It’s long been known that acacia trees in Central America have a mutual relationship with ants. The ants guard the trees, and the trees give the ants food and a place to live. But an enzyme in the acacia food makes ants dependent on the tree. The ants can eat no other food and must protect the tree as their only source of sustenance. They become true service animals.
In another case of mistreating insects, it seems that the “love vine” or Cassytha filiformis, which is a vine-like parasitical plant, not only steals nutrients from other plants, it steals from wasp galls, too. This is a parasite parasitizing a parasite — there is no honor among thieves.

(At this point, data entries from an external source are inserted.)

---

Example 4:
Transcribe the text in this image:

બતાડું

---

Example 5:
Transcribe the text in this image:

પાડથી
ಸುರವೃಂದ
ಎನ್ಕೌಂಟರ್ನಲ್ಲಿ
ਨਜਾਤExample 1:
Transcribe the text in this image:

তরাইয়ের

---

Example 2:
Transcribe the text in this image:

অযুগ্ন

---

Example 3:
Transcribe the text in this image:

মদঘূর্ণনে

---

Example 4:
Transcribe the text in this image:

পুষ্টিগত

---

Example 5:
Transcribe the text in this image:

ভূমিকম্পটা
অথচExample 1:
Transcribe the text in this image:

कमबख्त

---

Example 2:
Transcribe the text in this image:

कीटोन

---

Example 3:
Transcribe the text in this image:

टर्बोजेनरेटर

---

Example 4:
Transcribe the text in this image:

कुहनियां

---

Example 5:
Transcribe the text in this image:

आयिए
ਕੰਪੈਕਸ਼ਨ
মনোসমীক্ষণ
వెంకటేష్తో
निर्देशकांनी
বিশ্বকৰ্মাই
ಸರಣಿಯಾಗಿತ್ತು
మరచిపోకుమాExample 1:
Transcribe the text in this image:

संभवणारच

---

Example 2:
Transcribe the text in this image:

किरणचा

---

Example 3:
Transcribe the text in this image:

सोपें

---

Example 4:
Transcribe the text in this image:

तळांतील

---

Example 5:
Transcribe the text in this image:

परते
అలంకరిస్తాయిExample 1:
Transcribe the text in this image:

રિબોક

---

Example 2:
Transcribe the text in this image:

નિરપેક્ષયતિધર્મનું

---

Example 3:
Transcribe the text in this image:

Another parasite, Pilostyles hamiltonii, doesn’t simply sink rootlike structures (haustoria) into another plant, it lives inside its host entirely. Only its flowers emerge, erupting out of the host plant when the time is right. Imagine suddenly breaking out in alien flowers.

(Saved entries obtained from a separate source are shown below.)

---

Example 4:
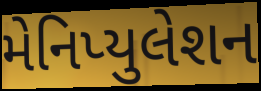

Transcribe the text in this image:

મેનિપ્યુલેશન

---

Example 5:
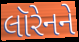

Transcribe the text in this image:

લૉરેનને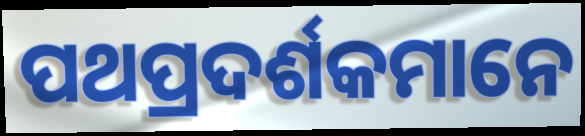
ପଥପ୍ରଦର୍ଶକମାନେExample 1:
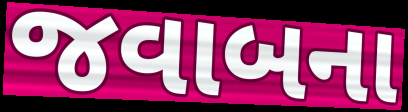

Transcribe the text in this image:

જવાબના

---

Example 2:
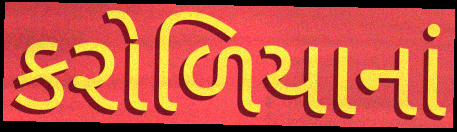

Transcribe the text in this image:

કરોળિયાનાં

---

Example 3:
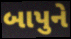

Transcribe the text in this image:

બાપુને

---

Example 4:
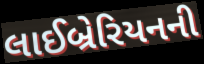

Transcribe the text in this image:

લાઈબ્રેરિયનની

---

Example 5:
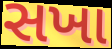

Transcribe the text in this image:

સખા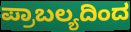
ಪ್ರಾಬಲ್ಯದಿಂದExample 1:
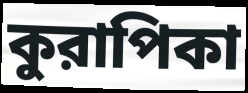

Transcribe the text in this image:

কুরাপিকা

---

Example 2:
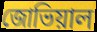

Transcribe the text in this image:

জোভিয়াল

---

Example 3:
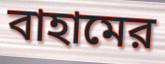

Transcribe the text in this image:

বাহামের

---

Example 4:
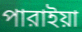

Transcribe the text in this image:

পারাইয়া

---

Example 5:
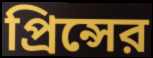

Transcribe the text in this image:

প্রিন্সের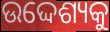
ଉଦ୍ଦେଶ୍ୟକୁ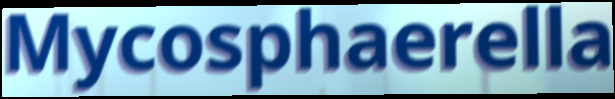
Mycosphaerella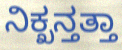
ನಿಕ್ಖನ್ತತ್ತಾ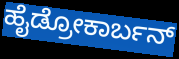
ಹೈಡ್ರೋಕಾರ್ಬನ್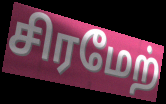
சிரமேற்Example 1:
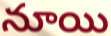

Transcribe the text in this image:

నూయి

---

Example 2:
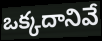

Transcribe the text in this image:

ఒక్కదానివే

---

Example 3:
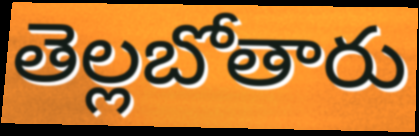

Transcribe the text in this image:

తెల్లబోతారు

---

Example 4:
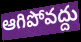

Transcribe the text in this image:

ఆగిపోవద్దు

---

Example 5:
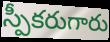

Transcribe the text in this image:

స్పీకరుగారు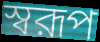
স্বরূপ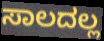
ಸಾಲದಲ್ಲ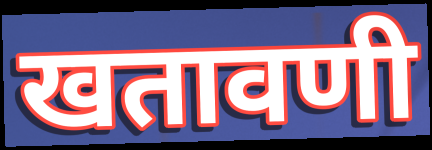
खतावणी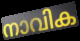
നാവിക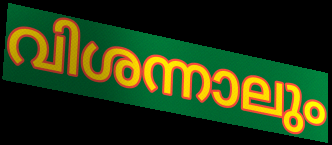
വിശന്നാലുംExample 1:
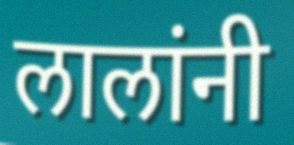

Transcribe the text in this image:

लालांनी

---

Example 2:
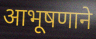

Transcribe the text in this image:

आभूषणाने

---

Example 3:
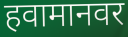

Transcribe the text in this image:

हवामानवर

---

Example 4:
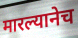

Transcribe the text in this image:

मारल्यानेच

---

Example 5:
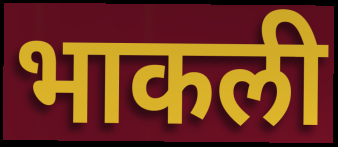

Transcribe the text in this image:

भाकली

If you can’t steal from them, kill them. Some flowers produce toxic nectar. Why they do that isn’t clear. Honey made from toxic nectar is toxic to humans, and in the past, we’ve used it as a weapon. The only thing sneakier than plants are human beings.
Finally, there’s plant blindness — our blindness to plants. This Youtube video by biology student Benedict Furness explains the danger of failing to see plants and how we can overcome it. And we should. Plants are dangerous and aggressive, and we fail to see them at our own peril.